Extract provided:
Massive SportBrain Patent Litigation Officially Ends
A company that sued more than 140 defendants drops its appeal of PTAB decision that invalidated all its patent claims.
November 19, 2018 at 06:38 PM
3 minute read
Unified Patents has harpooned one of its biggest whales.
SportBrain Holdings, a nonpracticing entity that had sued some 140 different companies over wearable fitness technology, dropped its appeal last week of a Patent Trial and Appeal Board decision that invalidated all 16 claims of its sole asserted patent.
Unified Patents is a member-supported organization designed to deter NPE litigation. It obtained the PTAB decision last spring against what it describes as one of the most prolific patent filers of the last few years.
The patents originated with SportBrain Inc., a company that marketed fitness trackers in the early 2000s before going out of business. The company assigned its patents to SportBrain Holdings, which has sued wearables companies like Fitbit and Jawbone, medical device makers such as Medtronic, and insurance companies that gather health-related data such as Aetna and Blue Cross and Blue Shield.
SportBrain CEO Harry Heslop reportedly told Law360 that SportBrain was first to market and was then squeezed out by goliath companies. “As the 'David' in this story, we will slingshot our IP at all the offenders and unleash the full extent of the law until justice is served,” Heslop had said.
Unified chief IP counsel Jonathan Stroud said the goal of its PTAB challenge was protecting the industry from “harassing litigation”—the kind “where somebody feels they can sue 142 companies and get away with it.”
SportBrain did get away with it by some measures. The company has voluntarily dismissed all of its lawsuits over the years, many of them within months of filing. Some of those dismissals presumably included settlement payments, even if of modest value.
Stroud said an oddity of the litigation was that—even after the PTAB instituted trial proceedings, a move that often leads to the cancellation of patent claims—SportBrain continued filing dozens more suits. Most were filed in the U.S. District Court for the Northern District of Illinois.
The PTAB ultimately concluded that the patent was obvious in light of prior fitness tracking inventions.
Stroud argued the case before the PTAB. Wilmer Cutler Pickering Hale and Dorr partner David Cavanaugh was in charge of depositions. Stroud credited associate Michael Van Handel, now with DLA, with playing a key role in framing the petition.
SportBrain lead counsel Isaac Rabicoff of Rabicoff Law could not immediately be reached for comment. Patent agent Brian Lynch of Niro-McAndrews and Rene Vazquez of Sinergia Technology Law Group assisted him before the PTAB.

Entries shown:

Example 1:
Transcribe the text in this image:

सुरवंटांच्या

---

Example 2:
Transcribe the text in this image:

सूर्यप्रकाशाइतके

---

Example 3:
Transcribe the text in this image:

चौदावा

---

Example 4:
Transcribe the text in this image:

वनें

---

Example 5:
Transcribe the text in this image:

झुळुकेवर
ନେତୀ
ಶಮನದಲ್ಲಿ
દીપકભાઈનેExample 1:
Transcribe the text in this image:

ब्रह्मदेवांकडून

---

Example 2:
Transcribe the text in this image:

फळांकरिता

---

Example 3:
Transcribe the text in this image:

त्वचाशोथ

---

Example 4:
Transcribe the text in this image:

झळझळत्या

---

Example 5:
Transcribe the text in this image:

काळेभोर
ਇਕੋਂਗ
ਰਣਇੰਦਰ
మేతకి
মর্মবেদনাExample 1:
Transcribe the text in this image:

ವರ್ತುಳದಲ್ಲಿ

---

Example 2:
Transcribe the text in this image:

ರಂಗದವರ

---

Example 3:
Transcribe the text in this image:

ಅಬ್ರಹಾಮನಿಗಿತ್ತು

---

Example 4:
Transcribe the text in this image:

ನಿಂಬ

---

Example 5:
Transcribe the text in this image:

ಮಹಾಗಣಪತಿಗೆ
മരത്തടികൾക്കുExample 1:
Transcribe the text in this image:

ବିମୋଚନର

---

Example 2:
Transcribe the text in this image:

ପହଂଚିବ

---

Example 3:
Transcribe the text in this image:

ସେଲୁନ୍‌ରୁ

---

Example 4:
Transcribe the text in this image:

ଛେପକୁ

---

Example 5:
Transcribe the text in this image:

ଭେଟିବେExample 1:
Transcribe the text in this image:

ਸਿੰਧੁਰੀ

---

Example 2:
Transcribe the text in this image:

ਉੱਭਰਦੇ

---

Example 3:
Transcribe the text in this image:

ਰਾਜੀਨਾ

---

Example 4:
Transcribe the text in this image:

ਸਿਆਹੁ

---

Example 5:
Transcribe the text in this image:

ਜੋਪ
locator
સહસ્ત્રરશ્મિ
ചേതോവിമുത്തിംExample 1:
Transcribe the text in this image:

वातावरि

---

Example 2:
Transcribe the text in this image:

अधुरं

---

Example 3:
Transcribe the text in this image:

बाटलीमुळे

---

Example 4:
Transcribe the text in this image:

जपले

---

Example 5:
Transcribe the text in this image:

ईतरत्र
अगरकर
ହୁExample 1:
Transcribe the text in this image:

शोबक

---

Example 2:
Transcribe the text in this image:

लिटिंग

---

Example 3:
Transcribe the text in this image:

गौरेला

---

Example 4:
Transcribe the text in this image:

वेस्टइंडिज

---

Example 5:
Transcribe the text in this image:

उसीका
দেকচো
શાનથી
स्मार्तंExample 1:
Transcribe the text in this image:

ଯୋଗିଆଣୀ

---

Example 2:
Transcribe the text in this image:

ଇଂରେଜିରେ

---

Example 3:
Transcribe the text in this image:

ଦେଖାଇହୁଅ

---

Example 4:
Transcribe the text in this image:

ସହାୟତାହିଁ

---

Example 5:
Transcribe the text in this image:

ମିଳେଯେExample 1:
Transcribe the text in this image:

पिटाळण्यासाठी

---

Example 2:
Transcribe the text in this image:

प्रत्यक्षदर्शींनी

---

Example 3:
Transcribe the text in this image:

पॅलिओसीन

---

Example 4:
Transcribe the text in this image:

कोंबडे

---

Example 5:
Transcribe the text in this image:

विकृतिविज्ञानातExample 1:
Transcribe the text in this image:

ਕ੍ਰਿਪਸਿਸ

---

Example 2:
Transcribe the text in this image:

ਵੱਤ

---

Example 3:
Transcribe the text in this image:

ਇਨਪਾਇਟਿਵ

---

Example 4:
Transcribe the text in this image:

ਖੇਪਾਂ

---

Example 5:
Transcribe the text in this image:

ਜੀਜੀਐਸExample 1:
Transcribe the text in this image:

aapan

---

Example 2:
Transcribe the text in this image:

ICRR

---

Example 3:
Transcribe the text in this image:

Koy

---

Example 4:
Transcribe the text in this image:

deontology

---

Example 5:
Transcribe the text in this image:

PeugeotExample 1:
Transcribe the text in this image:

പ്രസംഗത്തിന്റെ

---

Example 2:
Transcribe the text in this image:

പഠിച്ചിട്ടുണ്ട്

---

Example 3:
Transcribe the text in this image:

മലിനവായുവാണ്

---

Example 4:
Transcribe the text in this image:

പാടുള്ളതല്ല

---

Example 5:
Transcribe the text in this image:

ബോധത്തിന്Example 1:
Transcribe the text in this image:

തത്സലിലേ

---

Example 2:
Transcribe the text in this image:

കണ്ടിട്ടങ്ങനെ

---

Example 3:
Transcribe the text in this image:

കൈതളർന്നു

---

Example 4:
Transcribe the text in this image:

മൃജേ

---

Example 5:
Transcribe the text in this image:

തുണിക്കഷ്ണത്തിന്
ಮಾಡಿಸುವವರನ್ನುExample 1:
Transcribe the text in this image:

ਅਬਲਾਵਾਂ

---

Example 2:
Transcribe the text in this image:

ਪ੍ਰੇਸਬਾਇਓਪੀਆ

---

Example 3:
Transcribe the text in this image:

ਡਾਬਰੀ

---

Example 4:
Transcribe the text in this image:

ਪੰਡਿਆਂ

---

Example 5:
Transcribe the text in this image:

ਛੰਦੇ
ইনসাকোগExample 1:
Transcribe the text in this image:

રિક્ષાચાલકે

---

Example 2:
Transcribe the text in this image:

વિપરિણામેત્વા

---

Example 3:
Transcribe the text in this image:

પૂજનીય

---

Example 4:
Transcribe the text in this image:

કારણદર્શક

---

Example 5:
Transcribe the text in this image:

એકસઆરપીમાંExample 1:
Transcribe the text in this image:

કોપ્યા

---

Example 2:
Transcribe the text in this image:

Problems and tasks:
1. In the SportBrain article, how many claims of SportBrain's sole asserted patent did the Patent Trial and Appeal Board invalidate?
2. Rewrite the part of the SportBrain article that starts with "SportBrain Holdings, a" and ends with "sole asserted patent.", changing "sole asserted patent" to "only asserted patent".

List of answers:
1. All 16 claims.

2.
SportBrain Holdings, a nonpracticing entity that had sued some 140 different companies over wearable fitness technology, dropped its appeal last week of a Patent Trial and Appeal Board decision that invalidated all 16 claims of its only asserted patent.